How to complete this task: Copy the rows from the beginning up to and including the line containing "Attenuatori di volume", substituting "Effetti di luce" for "Effetti luminosi" and changing nothing else.

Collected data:

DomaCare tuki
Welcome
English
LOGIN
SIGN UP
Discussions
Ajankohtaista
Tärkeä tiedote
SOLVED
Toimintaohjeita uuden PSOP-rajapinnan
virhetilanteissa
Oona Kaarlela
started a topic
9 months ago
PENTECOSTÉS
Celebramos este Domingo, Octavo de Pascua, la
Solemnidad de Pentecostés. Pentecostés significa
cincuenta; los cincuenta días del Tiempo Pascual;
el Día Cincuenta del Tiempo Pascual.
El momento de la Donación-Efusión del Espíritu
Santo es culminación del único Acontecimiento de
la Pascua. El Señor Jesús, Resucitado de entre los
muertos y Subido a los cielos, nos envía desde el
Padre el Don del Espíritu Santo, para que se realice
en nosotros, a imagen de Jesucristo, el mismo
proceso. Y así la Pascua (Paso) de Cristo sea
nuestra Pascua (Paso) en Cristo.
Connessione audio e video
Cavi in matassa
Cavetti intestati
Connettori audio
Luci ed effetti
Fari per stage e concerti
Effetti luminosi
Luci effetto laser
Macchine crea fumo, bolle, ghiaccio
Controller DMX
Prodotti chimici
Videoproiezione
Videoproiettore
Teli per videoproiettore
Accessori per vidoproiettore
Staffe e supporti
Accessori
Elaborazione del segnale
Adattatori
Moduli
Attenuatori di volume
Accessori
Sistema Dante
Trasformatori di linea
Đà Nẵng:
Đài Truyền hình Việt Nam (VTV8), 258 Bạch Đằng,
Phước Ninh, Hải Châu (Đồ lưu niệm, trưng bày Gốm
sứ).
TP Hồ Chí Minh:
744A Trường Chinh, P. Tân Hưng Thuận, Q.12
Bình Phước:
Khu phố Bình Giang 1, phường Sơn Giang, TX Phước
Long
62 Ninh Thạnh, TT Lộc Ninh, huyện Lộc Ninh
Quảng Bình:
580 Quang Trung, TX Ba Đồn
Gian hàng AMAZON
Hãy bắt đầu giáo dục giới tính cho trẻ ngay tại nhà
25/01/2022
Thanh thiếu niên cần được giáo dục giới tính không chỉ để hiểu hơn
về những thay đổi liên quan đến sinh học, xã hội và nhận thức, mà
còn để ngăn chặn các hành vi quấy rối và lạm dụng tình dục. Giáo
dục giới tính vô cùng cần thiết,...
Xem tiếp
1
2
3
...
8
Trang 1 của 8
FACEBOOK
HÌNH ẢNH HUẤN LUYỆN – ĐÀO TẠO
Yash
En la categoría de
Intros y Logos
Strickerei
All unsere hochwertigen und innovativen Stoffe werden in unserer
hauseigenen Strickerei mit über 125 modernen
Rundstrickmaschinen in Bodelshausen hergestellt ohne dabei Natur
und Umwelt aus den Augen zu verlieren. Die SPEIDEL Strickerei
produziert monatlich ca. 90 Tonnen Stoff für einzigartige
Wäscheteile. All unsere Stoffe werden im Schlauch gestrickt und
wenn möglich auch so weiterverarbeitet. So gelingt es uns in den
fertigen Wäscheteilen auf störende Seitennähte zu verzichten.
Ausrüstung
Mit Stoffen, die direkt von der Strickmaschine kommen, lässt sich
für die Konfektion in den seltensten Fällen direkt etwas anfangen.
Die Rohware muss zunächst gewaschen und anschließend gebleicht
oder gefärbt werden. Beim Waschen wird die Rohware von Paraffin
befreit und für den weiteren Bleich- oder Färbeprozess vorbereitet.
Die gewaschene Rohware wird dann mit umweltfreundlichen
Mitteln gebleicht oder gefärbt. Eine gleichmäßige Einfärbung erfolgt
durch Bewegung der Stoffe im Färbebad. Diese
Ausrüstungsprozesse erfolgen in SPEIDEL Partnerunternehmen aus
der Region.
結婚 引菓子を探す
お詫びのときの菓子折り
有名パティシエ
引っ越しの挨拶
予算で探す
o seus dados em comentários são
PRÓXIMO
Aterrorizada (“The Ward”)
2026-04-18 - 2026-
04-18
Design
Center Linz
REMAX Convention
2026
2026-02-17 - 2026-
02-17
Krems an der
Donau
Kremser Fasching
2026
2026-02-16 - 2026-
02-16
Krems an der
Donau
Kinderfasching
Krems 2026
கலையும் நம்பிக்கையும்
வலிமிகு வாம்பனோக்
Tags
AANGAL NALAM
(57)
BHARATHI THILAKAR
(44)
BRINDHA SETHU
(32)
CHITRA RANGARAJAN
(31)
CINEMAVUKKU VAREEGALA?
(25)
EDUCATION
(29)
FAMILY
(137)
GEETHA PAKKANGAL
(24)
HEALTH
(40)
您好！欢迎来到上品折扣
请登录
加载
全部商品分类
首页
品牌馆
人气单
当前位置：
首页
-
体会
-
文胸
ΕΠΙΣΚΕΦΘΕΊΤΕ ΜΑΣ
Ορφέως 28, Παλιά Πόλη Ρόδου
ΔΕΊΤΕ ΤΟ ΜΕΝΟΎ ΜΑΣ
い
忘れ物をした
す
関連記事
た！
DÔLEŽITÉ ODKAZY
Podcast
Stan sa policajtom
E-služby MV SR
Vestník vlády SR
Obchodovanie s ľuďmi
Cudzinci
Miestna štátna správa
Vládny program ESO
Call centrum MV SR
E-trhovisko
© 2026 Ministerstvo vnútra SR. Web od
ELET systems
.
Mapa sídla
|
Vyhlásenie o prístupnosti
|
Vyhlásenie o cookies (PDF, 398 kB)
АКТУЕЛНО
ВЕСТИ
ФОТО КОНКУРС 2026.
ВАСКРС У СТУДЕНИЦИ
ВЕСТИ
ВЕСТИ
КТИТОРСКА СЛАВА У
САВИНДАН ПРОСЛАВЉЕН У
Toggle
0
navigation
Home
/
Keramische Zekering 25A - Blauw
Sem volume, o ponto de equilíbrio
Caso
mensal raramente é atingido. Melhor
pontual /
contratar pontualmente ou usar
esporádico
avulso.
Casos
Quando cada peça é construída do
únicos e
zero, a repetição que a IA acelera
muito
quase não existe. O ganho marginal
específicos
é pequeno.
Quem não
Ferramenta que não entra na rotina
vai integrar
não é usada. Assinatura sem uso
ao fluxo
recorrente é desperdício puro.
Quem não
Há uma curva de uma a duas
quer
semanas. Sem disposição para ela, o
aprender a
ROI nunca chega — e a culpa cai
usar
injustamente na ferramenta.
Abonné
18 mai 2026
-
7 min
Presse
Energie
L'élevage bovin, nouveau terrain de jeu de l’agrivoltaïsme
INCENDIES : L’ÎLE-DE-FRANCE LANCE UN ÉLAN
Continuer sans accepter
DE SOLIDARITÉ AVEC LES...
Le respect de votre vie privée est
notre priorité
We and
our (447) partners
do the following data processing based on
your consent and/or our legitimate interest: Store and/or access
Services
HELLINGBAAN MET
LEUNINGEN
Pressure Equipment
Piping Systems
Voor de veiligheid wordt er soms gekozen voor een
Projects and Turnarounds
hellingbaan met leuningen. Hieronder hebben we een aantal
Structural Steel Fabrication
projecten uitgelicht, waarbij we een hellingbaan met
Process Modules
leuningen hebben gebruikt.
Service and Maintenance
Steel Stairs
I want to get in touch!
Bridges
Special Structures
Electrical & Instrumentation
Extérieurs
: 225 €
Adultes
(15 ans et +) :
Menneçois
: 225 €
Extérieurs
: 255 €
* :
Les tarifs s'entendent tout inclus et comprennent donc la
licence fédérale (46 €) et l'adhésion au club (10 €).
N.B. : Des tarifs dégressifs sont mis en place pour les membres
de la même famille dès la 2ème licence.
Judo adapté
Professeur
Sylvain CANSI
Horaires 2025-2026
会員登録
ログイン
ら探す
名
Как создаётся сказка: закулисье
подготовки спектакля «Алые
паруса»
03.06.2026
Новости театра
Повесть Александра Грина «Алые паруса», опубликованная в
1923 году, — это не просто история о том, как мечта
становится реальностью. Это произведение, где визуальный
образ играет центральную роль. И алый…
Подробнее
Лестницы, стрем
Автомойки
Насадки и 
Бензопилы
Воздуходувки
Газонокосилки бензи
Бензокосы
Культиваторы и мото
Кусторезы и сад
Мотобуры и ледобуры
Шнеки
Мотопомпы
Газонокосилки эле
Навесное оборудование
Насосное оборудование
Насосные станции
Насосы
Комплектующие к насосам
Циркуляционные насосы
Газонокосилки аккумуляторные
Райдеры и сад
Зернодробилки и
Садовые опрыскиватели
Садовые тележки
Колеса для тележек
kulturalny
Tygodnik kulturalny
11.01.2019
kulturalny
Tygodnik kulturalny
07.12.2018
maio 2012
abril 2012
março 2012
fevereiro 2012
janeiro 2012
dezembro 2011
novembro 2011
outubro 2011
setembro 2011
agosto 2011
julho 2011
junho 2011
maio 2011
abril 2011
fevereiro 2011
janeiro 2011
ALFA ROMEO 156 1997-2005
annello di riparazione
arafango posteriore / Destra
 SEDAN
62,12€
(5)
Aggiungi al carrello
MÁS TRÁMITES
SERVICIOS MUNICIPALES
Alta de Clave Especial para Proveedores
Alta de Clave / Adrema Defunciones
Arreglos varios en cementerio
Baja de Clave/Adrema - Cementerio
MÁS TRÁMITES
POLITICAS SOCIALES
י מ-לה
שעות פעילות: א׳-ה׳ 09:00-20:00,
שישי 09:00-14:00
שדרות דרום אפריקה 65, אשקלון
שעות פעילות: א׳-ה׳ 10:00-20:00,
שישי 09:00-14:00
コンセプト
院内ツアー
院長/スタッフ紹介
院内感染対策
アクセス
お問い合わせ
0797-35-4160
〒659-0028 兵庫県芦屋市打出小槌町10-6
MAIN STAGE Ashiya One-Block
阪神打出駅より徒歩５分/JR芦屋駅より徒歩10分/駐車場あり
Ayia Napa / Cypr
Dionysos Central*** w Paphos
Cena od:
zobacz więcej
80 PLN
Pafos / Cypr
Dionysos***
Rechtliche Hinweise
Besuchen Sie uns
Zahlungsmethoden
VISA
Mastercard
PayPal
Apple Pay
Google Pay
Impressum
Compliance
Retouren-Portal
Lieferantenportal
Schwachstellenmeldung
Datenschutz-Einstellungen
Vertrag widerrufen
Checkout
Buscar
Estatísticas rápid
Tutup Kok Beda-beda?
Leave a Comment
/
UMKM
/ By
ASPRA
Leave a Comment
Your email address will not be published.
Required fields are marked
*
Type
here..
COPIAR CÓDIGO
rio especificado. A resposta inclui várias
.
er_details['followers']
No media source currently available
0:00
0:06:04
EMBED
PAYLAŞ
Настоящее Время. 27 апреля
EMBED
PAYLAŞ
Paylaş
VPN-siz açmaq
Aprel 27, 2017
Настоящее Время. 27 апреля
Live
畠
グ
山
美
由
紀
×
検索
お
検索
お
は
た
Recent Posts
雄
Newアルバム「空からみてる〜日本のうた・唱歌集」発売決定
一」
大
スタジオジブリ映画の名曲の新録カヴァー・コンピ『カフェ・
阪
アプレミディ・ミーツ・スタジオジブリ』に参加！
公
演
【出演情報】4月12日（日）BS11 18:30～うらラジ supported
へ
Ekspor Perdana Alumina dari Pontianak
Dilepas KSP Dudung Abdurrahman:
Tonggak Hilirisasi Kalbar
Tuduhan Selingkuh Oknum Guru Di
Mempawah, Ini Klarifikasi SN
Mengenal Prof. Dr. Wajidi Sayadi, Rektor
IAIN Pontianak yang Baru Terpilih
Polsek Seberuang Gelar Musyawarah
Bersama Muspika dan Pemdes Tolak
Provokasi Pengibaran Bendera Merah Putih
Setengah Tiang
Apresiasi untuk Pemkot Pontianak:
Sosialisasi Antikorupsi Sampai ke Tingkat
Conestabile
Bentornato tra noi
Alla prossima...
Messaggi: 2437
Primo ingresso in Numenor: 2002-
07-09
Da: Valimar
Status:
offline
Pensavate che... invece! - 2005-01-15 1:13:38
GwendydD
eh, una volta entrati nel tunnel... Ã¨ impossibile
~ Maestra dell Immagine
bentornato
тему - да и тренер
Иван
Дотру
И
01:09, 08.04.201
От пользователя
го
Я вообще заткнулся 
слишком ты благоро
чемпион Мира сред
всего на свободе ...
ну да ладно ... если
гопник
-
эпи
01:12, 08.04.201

Result below:
DomaCare tuki
Welcome
English
LOGIN
SIGN UP
Discussions
Ajankohtaista
Tärkeä tiedote
SOLVED
Toimintaohjeita uuden PSOP-rajapinnan
virhetilanteissa
Oona Kaarlela
started a topic
9 months ago
PENTECOSTÉS
Celebramos este Domingo, Octavo de Pascua, la
Solemnidad de Pentecostés. Pentecostés significa
cincuenta; los cincuenta días del Tiempo Pascual;
el Día Cincuenta del Tiempo Pascual.
El momento de la Donación-Efusión del Espíritu
Santo es culminación del único Acontecimiento de
la Pascua. El Señor Jesús, Resucitado de entre los
muertos y Subido a los cielos, nos envía desde el
Padre el Don del Espíritu Santo, para que se realice
en nosotros, a imagen de Jesucristo, el mismo
proceso. Y así la Pascua (Paso) de Cristo sea
nuestra Pascua (Paso) en Cristo.
Connessione audio e video
Cavi in matassa
Cavetti intestati
Connettori audio
Luci ed effetti
Fari per stage e concerti
Effetti di luce
Luci effetto laser
Macchine crea fumo, bolle, ghiaccio
Controller DMX
Prodotti chimici
Videoproiezione
Videoproiettore
Teli per videoproiettore
Accessori per vidoproiettore
Staffe e supporti
Accessori
Elaborazione del segnale
Adattatori
Moduli
Attenuatori di volume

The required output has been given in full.